# SB-600 Diffusers



## STMel03 (Dec 9, 2008)

Looking into getting a diffuser for my flash since the SB-600 doesn't come with one.. I have noticed there are alot of them out there and have no idea which ones I should be looking at. Can you guys and gals point me in the right direction?


----------



## Big Mike (Dec 9, 2008)

What situations do you need a diffuser for?

I've written plenty of posts about my thoughts on these flash accessories.  Some of them are good for some situations and useless for others.  Many of them are meant to be used while bouncing the light and many of these could be replaced with a simple bounce card.  

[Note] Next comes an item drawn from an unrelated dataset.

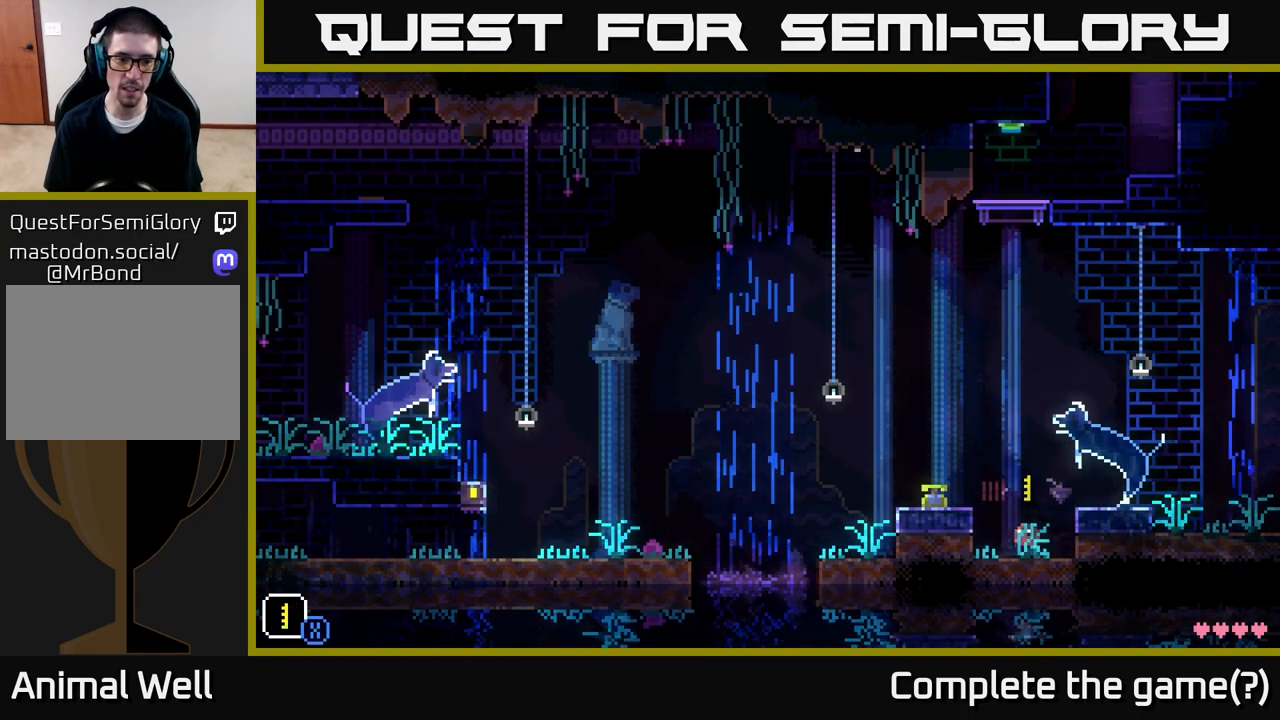
{"buttons": [], "left_stick": "left", "right_stick": "center", "events": [[50, "A", "down"], [250, "A", "up"], [267, "R1", "down"], [367, "R1", "up"]]}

Better than any flash accessory is a good knowledge of light and how your flash works and how to bounce it effectively.  
I would suggest practicing with your flash, as is.  Then if and when you find that you need something for your specific needs, then you can better choose what will be best for you.


----------



## stsinner (Dec 9, 2008)

I absolutely love my Light Sphere.  It does a superb job of, not only diffusing the light, but sending it around the entire room to eliminate almost all shadows and  hot spots.  Instead of just diffusing the light in the direction of your subject, it sends light up and all around at the same time with a convex dome in the top of it that is translucent.  I don't know what the pros think of it, because I'm about the only person on here I've seen mention it.  Maybe it's too pricey, but I really like the results.  Just my $0.02

www.garyfong.com

As mike said above, it's good to understand light, and almost everyone raves about www.strobist.com.  Gary Fong offers some online tutorials here:  http://flashdiffuser.com/


----------



## Big Mike (Dec 9, 2008)

Many people like the LightSphere, and it works great in small rooms.  The problem, however, is when people use it in large rooms or outdoors etc.  Because it spreads light all around, it wastes a lot of light/power.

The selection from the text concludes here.